* WHAT NEEDS TO BE DONE
In the response, the entries must appear exactly as supplied.

* SOURCE MATERIAL
· · · · ·

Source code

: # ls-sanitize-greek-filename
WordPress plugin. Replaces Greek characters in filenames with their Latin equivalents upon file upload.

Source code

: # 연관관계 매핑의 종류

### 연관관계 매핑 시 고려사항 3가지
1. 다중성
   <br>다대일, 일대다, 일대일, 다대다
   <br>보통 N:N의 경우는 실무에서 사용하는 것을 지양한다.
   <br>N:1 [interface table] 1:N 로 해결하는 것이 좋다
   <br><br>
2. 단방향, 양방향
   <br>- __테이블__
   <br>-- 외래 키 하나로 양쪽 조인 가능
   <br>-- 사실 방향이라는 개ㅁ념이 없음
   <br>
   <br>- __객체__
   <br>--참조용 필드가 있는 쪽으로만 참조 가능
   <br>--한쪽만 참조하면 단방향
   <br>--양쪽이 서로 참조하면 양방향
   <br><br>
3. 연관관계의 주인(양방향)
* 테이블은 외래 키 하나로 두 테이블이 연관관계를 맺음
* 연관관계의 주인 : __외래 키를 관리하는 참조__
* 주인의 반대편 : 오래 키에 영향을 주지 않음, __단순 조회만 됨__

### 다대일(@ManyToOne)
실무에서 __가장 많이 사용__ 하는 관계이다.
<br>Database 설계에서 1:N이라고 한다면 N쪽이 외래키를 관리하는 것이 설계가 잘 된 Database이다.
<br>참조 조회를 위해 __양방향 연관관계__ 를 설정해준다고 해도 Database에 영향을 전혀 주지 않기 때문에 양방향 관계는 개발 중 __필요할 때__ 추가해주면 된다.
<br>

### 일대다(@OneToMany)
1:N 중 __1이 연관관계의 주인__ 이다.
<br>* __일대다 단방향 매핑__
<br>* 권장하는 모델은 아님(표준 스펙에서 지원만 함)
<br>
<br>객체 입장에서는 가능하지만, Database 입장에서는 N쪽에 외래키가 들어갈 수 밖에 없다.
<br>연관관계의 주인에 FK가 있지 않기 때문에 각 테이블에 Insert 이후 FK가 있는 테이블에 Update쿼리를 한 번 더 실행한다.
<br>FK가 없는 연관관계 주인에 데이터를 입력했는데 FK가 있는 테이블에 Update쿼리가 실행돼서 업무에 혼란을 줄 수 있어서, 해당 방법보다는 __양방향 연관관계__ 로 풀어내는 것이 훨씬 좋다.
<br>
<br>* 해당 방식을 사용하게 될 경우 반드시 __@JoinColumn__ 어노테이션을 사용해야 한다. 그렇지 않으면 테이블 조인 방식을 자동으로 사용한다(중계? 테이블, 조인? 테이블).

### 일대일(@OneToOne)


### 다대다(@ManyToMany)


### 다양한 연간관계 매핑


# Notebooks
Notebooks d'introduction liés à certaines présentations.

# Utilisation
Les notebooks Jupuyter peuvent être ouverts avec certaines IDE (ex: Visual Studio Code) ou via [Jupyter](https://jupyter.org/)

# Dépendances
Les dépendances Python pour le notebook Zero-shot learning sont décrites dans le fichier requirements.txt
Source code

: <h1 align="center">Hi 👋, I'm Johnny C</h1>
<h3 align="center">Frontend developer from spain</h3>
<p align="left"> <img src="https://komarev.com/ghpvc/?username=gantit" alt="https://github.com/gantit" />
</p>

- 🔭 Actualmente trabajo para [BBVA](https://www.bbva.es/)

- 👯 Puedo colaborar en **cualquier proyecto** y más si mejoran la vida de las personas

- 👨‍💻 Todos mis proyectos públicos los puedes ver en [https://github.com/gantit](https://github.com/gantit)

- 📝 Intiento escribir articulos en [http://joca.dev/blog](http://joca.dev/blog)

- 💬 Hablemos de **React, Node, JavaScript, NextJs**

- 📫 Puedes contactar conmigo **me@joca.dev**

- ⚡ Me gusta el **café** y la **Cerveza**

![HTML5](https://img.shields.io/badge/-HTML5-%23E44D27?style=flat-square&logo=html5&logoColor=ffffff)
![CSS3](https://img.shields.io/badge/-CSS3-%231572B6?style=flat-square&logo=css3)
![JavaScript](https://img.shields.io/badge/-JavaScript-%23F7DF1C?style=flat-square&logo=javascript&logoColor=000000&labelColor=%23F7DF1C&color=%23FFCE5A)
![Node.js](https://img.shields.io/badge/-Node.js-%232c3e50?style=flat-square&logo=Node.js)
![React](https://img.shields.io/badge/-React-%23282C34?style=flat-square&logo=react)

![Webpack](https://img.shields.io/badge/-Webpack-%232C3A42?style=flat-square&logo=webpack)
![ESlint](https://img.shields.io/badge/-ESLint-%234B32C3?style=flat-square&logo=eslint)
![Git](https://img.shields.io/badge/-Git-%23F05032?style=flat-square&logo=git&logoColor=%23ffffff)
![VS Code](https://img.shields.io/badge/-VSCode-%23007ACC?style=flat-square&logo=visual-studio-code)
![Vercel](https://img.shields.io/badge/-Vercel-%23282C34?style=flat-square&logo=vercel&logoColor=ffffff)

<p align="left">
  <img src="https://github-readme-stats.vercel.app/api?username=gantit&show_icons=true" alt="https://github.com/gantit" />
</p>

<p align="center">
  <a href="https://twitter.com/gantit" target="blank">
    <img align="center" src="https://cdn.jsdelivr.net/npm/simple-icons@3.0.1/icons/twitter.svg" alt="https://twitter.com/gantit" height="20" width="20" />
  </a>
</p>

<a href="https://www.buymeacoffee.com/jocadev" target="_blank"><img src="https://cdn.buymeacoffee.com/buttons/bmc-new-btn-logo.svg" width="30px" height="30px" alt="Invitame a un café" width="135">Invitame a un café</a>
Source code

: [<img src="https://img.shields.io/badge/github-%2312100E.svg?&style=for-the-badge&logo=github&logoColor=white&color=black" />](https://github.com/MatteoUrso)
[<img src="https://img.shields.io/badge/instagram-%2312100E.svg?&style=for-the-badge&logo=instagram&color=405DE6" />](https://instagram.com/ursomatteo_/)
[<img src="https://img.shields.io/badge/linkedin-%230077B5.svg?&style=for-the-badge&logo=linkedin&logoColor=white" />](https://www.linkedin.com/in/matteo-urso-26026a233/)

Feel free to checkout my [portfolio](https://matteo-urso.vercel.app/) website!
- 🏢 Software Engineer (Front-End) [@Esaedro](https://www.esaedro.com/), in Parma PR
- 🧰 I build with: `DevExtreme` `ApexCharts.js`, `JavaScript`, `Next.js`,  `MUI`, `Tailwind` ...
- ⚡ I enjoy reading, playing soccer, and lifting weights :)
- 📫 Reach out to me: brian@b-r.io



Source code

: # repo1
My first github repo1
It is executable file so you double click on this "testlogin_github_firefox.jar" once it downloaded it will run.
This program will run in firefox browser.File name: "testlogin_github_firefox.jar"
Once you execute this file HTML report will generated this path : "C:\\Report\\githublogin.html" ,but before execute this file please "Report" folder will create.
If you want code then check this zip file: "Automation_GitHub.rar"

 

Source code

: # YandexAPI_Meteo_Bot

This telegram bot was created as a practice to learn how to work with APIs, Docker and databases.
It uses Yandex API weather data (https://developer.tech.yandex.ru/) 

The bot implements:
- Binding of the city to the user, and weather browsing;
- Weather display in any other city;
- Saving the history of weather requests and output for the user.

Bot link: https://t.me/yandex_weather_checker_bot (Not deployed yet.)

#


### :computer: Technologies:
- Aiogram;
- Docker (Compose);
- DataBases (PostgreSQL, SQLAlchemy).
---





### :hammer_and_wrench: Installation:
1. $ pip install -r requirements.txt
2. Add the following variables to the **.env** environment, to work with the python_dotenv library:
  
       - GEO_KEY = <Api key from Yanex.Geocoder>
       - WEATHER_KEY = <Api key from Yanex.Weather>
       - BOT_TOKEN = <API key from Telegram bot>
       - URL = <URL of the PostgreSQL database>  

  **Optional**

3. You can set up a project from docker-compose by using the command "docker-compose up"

· · · · ·

* RESULT OF THE TASK
Source code

: # ls-sanitize-greek-filename
WordPress plugin. Replaces Greek characters in filenames with their Latin equivalents upon file upload.

Source code

: # 연관관계 매핑의 종류

### 연관관계 매핑 시 고려사항 3가지
1. 다중성
   <br>다대일, 일대다, 일대일, 다대다
   <br>보통 N:N의 경우는 실무에서 사용하는 것을 지양한다.
   <br>N:1 [interface table] 1:N 로 해결하는 것이 좋다
   <br><br>
2. 단방향, 양방향
   <br>- __테이블__
   <br>-- 외래 키 하나로 양쪽 조인 가능
   <br>-- 사실 방향이라는 개ㅁ념이 없음
   <br>
   <br>- __객체__
   <br>--참조용 필드가 있는 쪽으로만 참조 가능
   <br>--한쪽만 참조하면 단방향
   <br>--양쪽이 서로 참조하면 양방향
   <br><br>
3. 연관관계의 주인(양방향)
* 테이블은 외래 키 하나로 두 테이블이 연관관계를 맺음
* 연관관계의 주인 : __외래 키를 관리하는 참조__
* 주인의 반대편 : 오래 키에 영향을 주지 않음, __단순 조회만 됨__

### 다대일(@ManyToOne)
실무에서 __가장 많이 사용__ 하는 관계이다.
<br>Database 설계에서 1:N이라고 한다면 N쪽이 외래키를 관리하는 것이 설계가 잘 된 Database이다.
<br>참조 조회를 위해 __양방향 연관관계__ 를 설정해준다고 해도 Database에 영향을 전혀 주지 않기 때문에 양방향 관계는 개발 중 __필요할 때__ 추가해주면 된다.
<br>

### 일대다(@OneToMany)
1:N 중 __1이 연관관계의 주인__ 이다.
<br>* __일대다 단방향 매핑__
<br>* 권장하는 모델은 아님(표준 스펙에서 지원만 함)
<br>
<br>객체 입장에서는 가능하지만, Database 입장에서는 N쪽에 외래키가 들어갈 수 밖에 없다.
<br>연관관계의 주인에 FK가 있지 않기 때문에 각 테이블에 Insert 이후 FK가 있는 테이블에 Update쿼리를 한 번 더 실행한다.
<br>FK가 없는 연관관계 주인에 데이터를 입력했는데 FK가 있는 테이블에 Update쿼리가 실행돼서 업무에 혼란을 줄 수 있어서, 해당 방법보다는 __양방향 연관관계__ 로 풀어내는 것이 훨씬 좋다.
<br>
<br>* 해당 방식을 사용하게 될 경우 반드시 __@JoinColumn__ 어노테이션을 사용해야 한다. 그렇지 않으면 테이블 조인 방식을 자동으로 사용한다(중계? 테이블, 조인? 테이블).

### 일대일(@OneToOne)


### 다대다(@ManyToMany)


### 다양한 연간관계 매핑


# Notebooks
Notebooks d'introduction liés à certaines présentations.

# Utilisation
Les notebooks Jupuyter peuvent être ouverts avec certaines IDE (ex: Visual Studio Code) ou via [Jupyter](https://jupyter.org/)

# Dépendances
Les dépendances Python pour le notebook Zero-shot learning sont décrites dans le fichier requirements.txt
Source code

: <h1 align="center">Hi 👋, I'm Johnny C</h1>
<h3 align="center">Frontend developer from spain</h3>
<p align="left"> <img src="https://komarev.com/ghpvc/?username=gantit" alt="https://github.com/gantit" />
</p>

- 🔭 Actualmente trabajo para [BBVA](https://www.bbva.es/)

- 👯 Puedo colaborar en **cualquier proyecto** y más si mejoran la vida de las personas

- 👨‍💻 Todos mis proyectos públicos los puedes ver en [https://github.com/gantit](https://github.com/gantit)

- 📝 Intiento escribir articulos en [http://joca.dev/blog](http://joca.dev/blog)

- 💬 Hablemos de **React, Node, JavaScript, NextJs**

- 📫 Puedes contactar conmigo **me@joca.dev**

- ⚡ Me gusta el **café** y la **Cerveza**

![HTML5](https://img.shields.io/badge/-HTML5-%23E44D27?style=flat-square&logo=html5&logoColor=ffffff)
![CSS3](https://img.shields.io/badge/-CSS3-%231572B6?style=flat-square&logo=css3)
![JavaScript](https://img.shields.io/badge/-JavaScript-%23F7DF1C?style=flat-square&logo=javascript&logoColor=000000&labelColor=%23F7DF1C&color=%23FFCE5A)
![Node.js](https://img.shields.io/badge/-Node.js-%232c3e50?style=flat-square&logo=Node.js)
![React](https://img.shields.io/badge/-React-%23282C34?style=flat-square&logo=react)

![Webpack](https://img.shields.io/badge/-Webpack-%232C3A42?style=flat-square&logo=webpack)
![ESlint](https://img.shields.io/badge/-ESLint-%234B32C3?style=flat-square&logo=eslint)
![Git](https://img.shields.io/badge/-Git-%23F05032?style=flat-square&logo=git&logoColor=%23ffffff)
![VS Code](https://img.shields.io/badge/-VSCode-%23007ACC?style=flat-square&logo=visual-studio-code)
![Vercel](https://img.shields.io/badge/-Vercel-%23282C34?style=flat-square&logo=vercel&logoColor=ffffff)

<p align="left">
  <img src="https://github-readme-stats.vercel.app/api?username=gantit&show_icons=true" alt="https://github.com/gantit" />
</p>

<p align="center">
  <a href="https://twitter.com/gantit" target="blank">
    <img align="center" src="https://cdn.jsdelivr.net/npm/simple-icons@3.0.1/icons/twitter.svg" alt="https://twitter.com/gantit" height="20" width="20" />
  </a>
</p>

<a href="https://www.buymeacoffee.com/jocadev" target="_blank"><img src="https://cdn.buymeacoffee.com/buttons/bmc-new-btn-logo.svg" width="30px" height="30px" alt="Invitame a un café" width="135">Invitame a un café</a>
Source code

: [<img src="https://img.shields.io/badge/github-%2312100E.svg?&style=for-the-badge&logo=github&logoColor=white&color=black" />](https://github.com/MatteoUrso)
[<img src="https://img.shields.io/badge/instagram-%2312100E.svg?&style=for-the-badge&logo=instagram&color=405DE6" />](https://instagram.com/ursomatteo_/)
[<img src="https://img.shields.io/badge/linkedin-%230077B5.svg?&style=for-the-badge&logo=linkedin&logoColor=white" />](https://www.linkedin.com/in/matteo-urso-26026a233/)

Feel free to checkout my [portfolio](https://matteo-urso.vercel.app/) website!
- 🏢 Software Engineer (Front-End) [@Esaedro](https://www.esaedro.com/), in Parma PR
- 🧰 I build with: `DevExtreme` `ApexCharts.js`, `JavaScript`, `Next.js`,  `MUI`, `Tailwind` ...
- ⚡ I enjoy reading, playing soccer, and lifting weights :)
- 📫 Reach out to me: brian@b-r.io



Source code

: # repo1
My first github repo1
It is executable file so you double click on this "testlogin_github_firefox.jar" once it downloaded it will run.
This program will run in firefox browser.File name: "testlogin_github_firefox.jar"
Once you execute this file HTML report will generated this path : "C:\\Report\\githublogin.html" ,but before execute this file please "Report" folder will create.
If you want code then check this zip file: "Automation_GitHub.rar"

 

Source code

: # YandexAPI_Meteo_Bot

This telegram bot was created as a practice to learn how to work with APIs, Docker and databases.
It uses Yandex API weather data (https://developer.tech.yandex.ru/) 

The bot implements:
- Binding of the city to the user, and weather browsing;
- Weather display in any other city;
- Saving the history of weather requests and output for the user.

Bot link: https://t.me/yandex_weather_checker_bot (Not deployed yet.)

#


### :computer: Technologies:
- Aiogram;
- Docker (Compose);
- DataBases (PostgreSQL, SQLAlchemy).
---





### :hammer_and_wrench: Installation:
1. $ pip install -r requirements.txt
2. Add the following variables to the **.env** environment, to work with the python_dotenv library:
  
       - GEO_KEY = <Api key from Yanex.Geocoder>
       - WEATHER_KEY = <Api key from Yanex.Weather>
       - BOT_TOKEN = <API key from Telegram bot>
       - URL = <URL of the PostgreSQL database>  

  **Optional**

3. You can set up a project from docker-compose by using the command "docker-compose up"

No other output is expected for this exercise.